PROBLEM: Your answer should repeat the entries in full, exactly as given, with no pictures.

DATA EXTRACT:

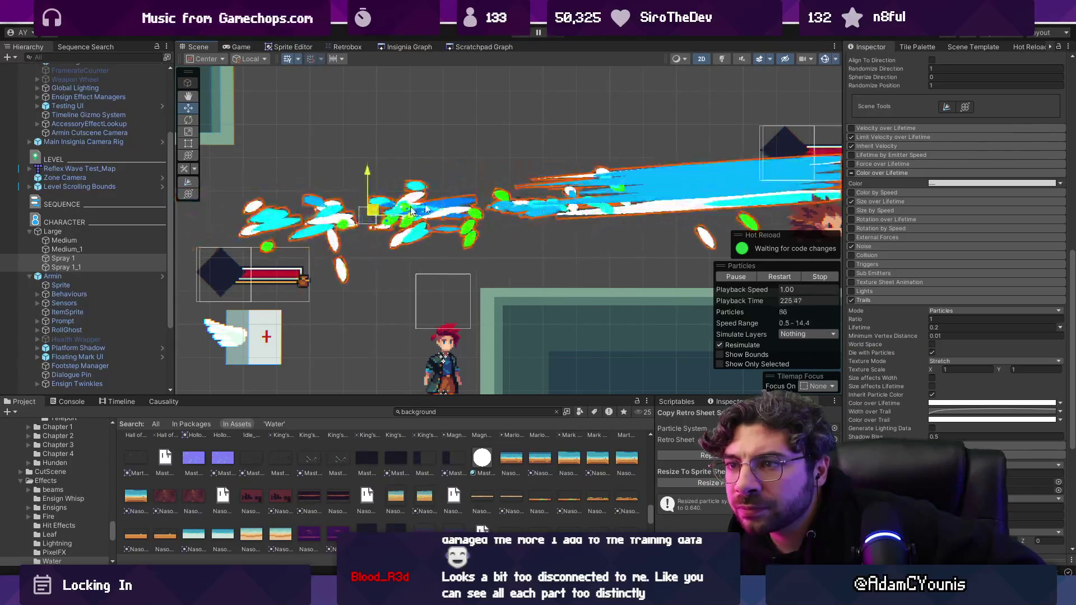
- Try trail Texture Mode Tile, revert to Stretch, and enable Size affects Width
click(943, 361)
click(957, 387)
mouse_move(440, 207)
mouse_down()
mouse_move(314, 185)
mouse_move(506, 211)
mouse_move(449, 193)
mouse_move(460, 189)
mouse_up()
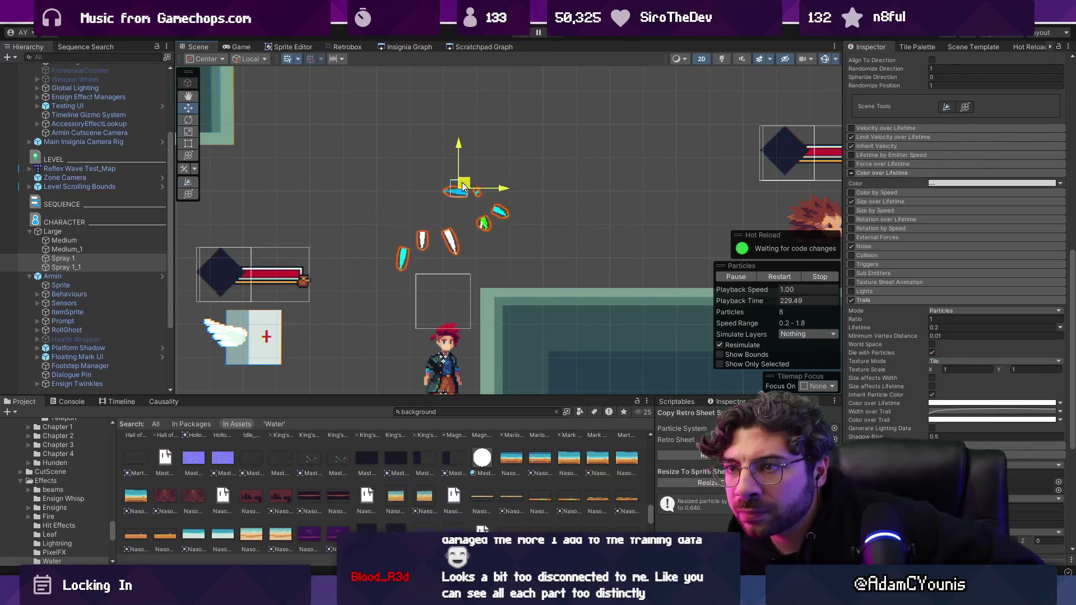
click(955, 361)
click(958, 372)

RESULT OF THE EXERCISE:
- Try trail Texture Mode Tile, revert to Stretch, and enable Size affects Width
click(943, 361)
click(957, 387)
mouse_move(440, 207)
mouse_down()
mouse_move(314, 185)
mouse_move(506, 211)
mouse_move(449, 193)
mouse_move(460, 189)
mouse_up()
click(955, 361)
click(958, 372)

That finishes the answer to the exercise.